[WORK INSTRUCTION] Everything in the records except the pictures must be copied out exactly.

[DATASET ENTRIES]
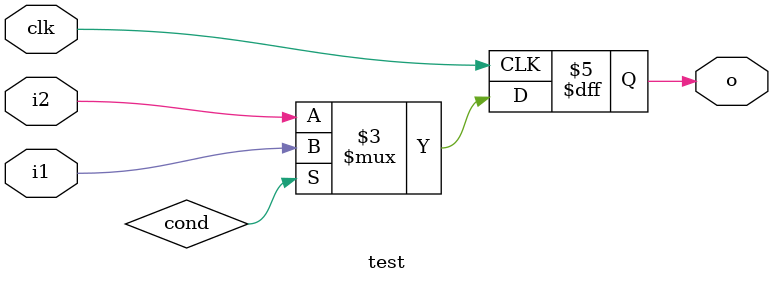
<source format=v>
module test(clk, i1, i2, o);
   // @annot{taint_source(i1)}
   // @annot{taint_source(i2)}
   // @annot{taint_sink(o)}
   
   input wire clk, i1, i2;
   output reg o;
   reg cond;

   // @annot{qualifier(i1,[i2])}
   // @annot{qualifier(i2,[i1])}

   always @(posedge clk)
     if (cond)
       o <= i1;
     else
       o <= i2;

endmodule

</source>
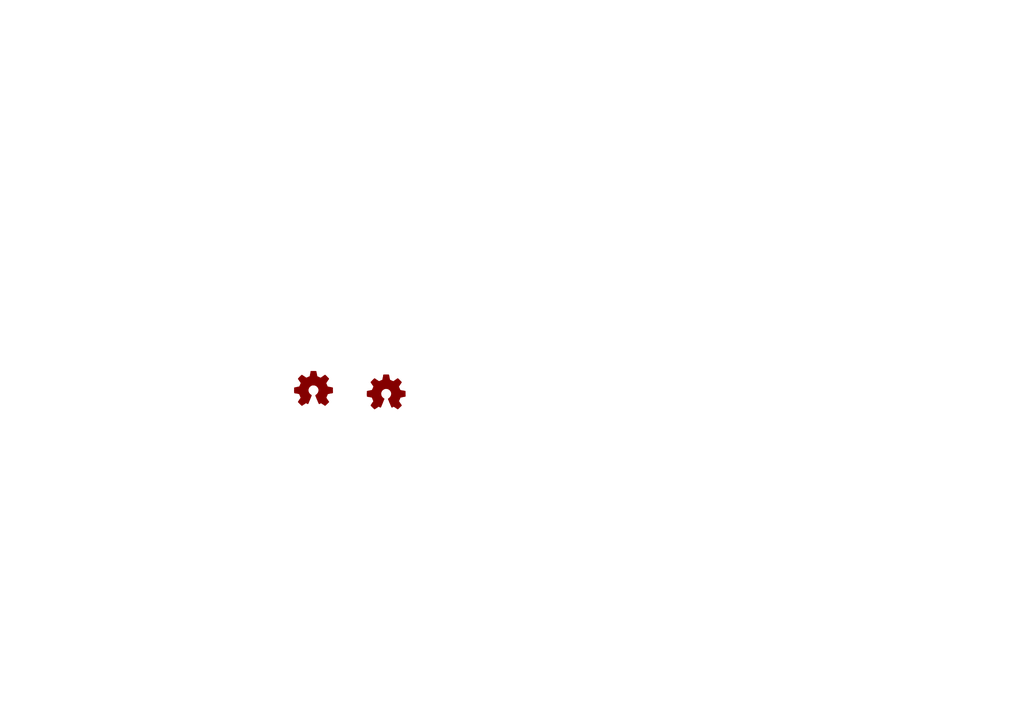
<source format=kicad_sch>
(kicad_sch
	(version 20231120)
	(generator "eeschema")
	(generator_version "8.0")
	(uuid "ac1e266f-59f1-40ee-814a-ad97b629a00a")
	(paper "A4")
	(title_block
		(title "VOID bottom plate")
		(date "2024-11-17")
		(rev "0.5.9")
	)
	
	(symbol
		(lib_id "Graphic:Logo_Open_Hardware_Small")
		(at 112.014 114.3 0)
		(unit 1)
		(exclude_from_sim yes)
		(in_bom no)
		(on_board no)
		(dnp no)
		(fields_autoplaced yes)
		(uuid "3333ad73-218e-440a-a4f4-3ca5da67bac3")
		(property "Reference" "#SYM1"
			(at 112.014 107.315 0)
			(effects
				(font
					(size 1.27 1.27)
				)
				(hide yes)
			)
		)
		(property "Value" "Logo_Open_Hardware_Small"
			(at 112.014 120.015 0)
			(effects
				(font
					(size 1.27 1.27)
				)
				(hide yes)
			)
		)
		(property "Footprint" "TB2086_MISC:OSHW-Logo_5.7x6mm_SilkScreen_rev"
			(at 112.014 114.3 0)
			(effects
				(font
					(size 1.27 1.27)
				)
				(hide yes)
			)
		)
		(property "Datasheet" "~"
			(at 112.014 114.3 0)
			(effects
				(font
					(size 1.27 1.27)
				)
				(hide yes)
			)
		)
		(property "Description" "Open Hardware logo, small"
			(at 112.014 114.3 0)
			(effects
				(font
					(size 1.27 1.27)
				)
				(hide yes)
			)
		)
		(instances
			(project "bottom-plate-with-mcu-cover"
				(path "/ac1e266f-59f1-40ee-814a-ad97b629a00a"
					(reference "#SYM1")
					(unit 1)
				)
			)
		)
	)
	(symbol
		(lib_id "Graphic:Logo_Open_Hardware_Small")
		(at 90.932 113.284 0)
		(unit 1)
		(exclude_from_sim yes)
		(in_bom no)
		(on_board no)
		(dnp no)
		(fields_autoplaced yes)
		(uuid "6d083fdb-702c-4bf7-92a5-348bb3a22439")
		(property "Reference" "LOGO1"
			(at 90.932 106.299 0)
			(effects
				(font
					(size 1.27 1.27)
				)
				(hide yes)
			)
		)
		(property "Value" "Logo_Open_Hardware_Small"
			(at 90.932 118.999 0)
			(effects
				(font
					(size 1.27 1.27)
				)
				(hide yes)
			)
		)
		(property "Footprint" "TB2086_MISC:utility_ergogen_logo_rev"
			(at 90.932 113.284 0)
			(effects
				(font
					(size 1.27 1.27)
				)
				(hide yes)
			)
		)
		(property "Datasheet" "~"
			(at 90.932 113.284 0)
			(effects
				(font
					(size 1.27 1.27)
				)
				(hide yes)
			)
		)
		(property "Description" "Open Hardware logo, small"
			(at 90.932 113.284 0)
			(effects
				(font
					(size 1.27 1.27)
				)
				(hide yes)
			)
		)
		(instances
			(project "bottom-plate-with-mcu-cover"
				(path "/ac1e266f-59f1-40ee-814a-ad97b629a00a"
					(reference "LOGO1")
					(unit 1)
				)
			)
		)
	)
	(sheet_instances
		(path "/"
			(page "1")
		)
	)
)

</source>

[FINAL ANSWER]
<source format=v>
module test(clk, i1, i2, o);
   // @annot{taint_source(i1)}
   // @annot{taint_source(i2)}
   // @annot{taint_sink(o)}
   
   input wire clk, i1, i2;
   output reg o;
   reg cond;

   // @annot{qualifier(i1,[i2])}
   // @annot{qualifier(i2,[i1])}

   always @(posedge clk)
     if (cond)
       o <= i1;
     else
       o <= i2;

endmodule

</source>
<source format=kicad_sch>
(kicad_sch
	(version 20231120)
	(generator "eeschema")
	(generator_version "8.0")
	(uuid "ac1e266f-59f1-40ee-814a-ad97b629a00a")
	(paper "A4")
	(title_block
		(title "VOID bottom plate")
		(date "2024-11-17")
		(rev "0.5.9")
	)
	
	(symbol
		(lib_id "Graphic:Logo_Open_Hardware_Small")
		(at 112.014 114.3 0)
		(unit 1)
		(exclude_from_sim yes)
		(in_bom no)
		(on_board no)
		(dnp no)
		(fields_autoplaced yes)
		(uuid "3333ad73-218e-440a-a4f4-3ca5da67bac3")
		(property "Reference" "#SYM1"
			(at 112.014 107.315 0)
			(effects
				(font
					(size 1.27 1.27)
				)
				(hide yes)
			)
		)
		(property "Value" "Logo_Open_Hardware_Small"
			(at 112.014 120.015 0)
			(effects
				(font
					(size 1.27 1.27)
				)
				(hide yes)
			)
		)
		(property "Footprint" "TB2086_MISC:OSHW-Logo_5.7x6mm_SilkScreen_rev"
			(at 112.014 114.3 0)
			(effects
				(font
					(size 1.27 1.27)
				)
				(hide yes)
			)
		)
		(property "Datasheet" "~"
			(at 112.014 114.3 0)
			(effects
				(font
					(size 1.27 1.27)
				)
				(hide yes)
			)
		)
		(property "Description" "Open Hardware logo, small"
			(at 112.014 114.3 0)
			(effects
				(font
					(size 1.27 1.27)
				)
				(hide yes)
			)
		)
		(instances
			(project "bottom-plate-with-mcu-cover"
				(path "/ac1e266f-59f1-40ee-814a-ad97b629a00a"
					(reference "#SYM1")
					(unit 1)
				)
			)
		)
	)
	(symbol
		(lib_id "Graphic:Logo_Open_Hardware_Small")
		(at 90.932 113.284 0)
		(unit 1)
		(exclude_from_sim yes)
		(in_bom no)
		(on_board no)
		(dnp no)
		(fields_autoplaced yes)
		(uuid "6d083fdb-702c-4bf7-92a5-348bb3a22439")
		(property "Reference" "LOGO1"
			(at 90.932 106.299 0)
			(effects
				(font
					(size 1.27 1.27)
				)
				(hide yes)
			)
		)
		(property "Value" "Logo_Open_Hardware_Small"
			(at 90.932 118.999 0)
			(effects
				(font
					(size 1.27 1.27)
				)
				(hide yes)
			)
		)
		(property "Footprint" "TB2086_MISC:utility_ergogen_logo_rev"
			(at 90.932 113.284 0)
			(effects
				(font
					(size 1.27 1.27)
				)
				(hide yes)
			)
		)
		(property "Datasheet" "~"
			(at 90.932 113.284 0)
			(effects
				(font
					(size 1.27 1.27)
				)
				(hide yes)
			)
		)
		(property "Description" "Open Hardware logo, small"
			(at 90.932 113.284 0)
			(effects
				(font
					(size 1.27 1.27)
				)
				(hide yes)
			)
		)
		(instances
			(project "bottom-plate-with-mcu-cover"
				(path "/ac1e266f-59f1-40ee-814a-ad97b629a00a"
					(reference "LOGO1")
					(unit 1)
				)
			)
		)
	)
	(sheet_instances
		(path "/"
			(page "1")
		)
	)
)

</source>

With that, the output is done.